A bomb at a mosque in Pakistan’s north-western tribal belt killed 29 people today.
The attack in Khyber tribal region came as US special envoy Richard Holbrooke met Pakistan’s prime minister in Islamabad.
No group claimed responsibility for the attack in the Aka Khel area of Khyber, but the dead included militants from Lashkar-e-Islam, an insurgent group that has clashed with another militant outfit known as Ansarul Islam. Both support Taliban-style ideologies.
Earlier this week, officials confirmed that a joint CIA-Pakistani security operation had captured the number two Afghan Taliban commander, Mullah Abdul Ghani Baradar, in the southern Pakistani city of Karachi.
Today an Afghan official said that around the same time – some two weeks ago - two Taliban leaders from northern Afghanistan also were arrested in Pakistan by Pakistani authorities.

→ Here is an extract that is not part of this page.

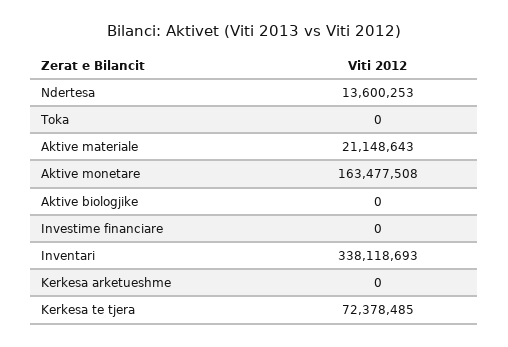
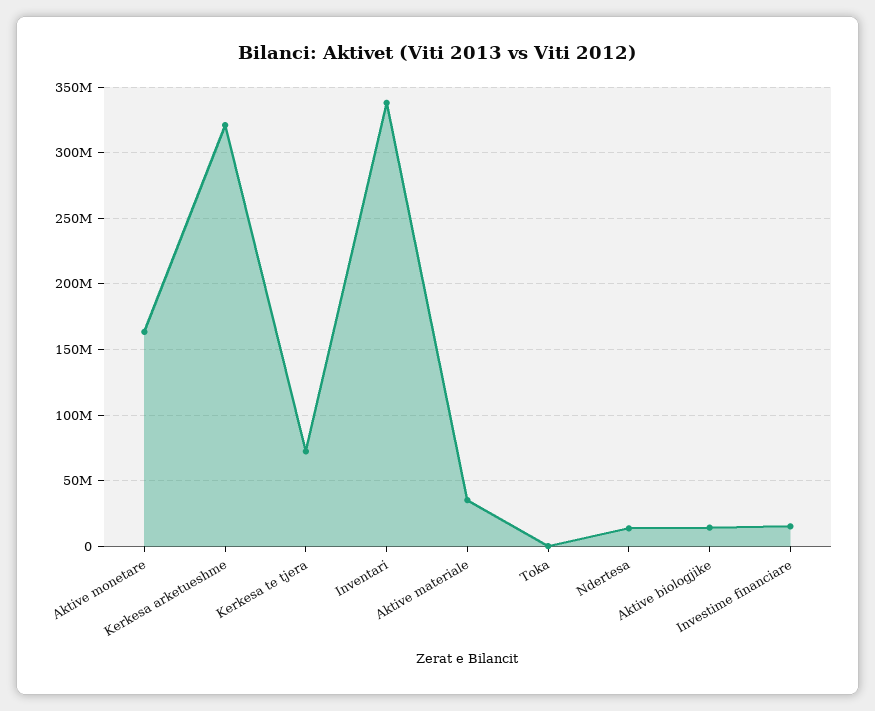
Aktive materiale: 21148643 -> 35000000
Aktive biologjike: 0 -> 15000000
Investime financiare: 0 -> 15000000
Kerkesa arketueshme: 0 -> 320000000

Pakistan has said very little on the record about the arrests, but they could signal a shift in policy. Pakistan has long frustrated the West by either denying that the Afghan Taliban use its soil or doing little to root them out.
The arrests could mean that Pakistan has decided to turn on the Afghan Taliban, a group that it helped nurture as a strategic ally against long-time rival India, though some suspect the Pakistanis were forced to act because the U.S. had solid intelligence on Baradar that it could not deny.
The arrests came as Western and Afghan troops fight the Taliban for control of Marjah town in southern Afghanistan’s Helmand province.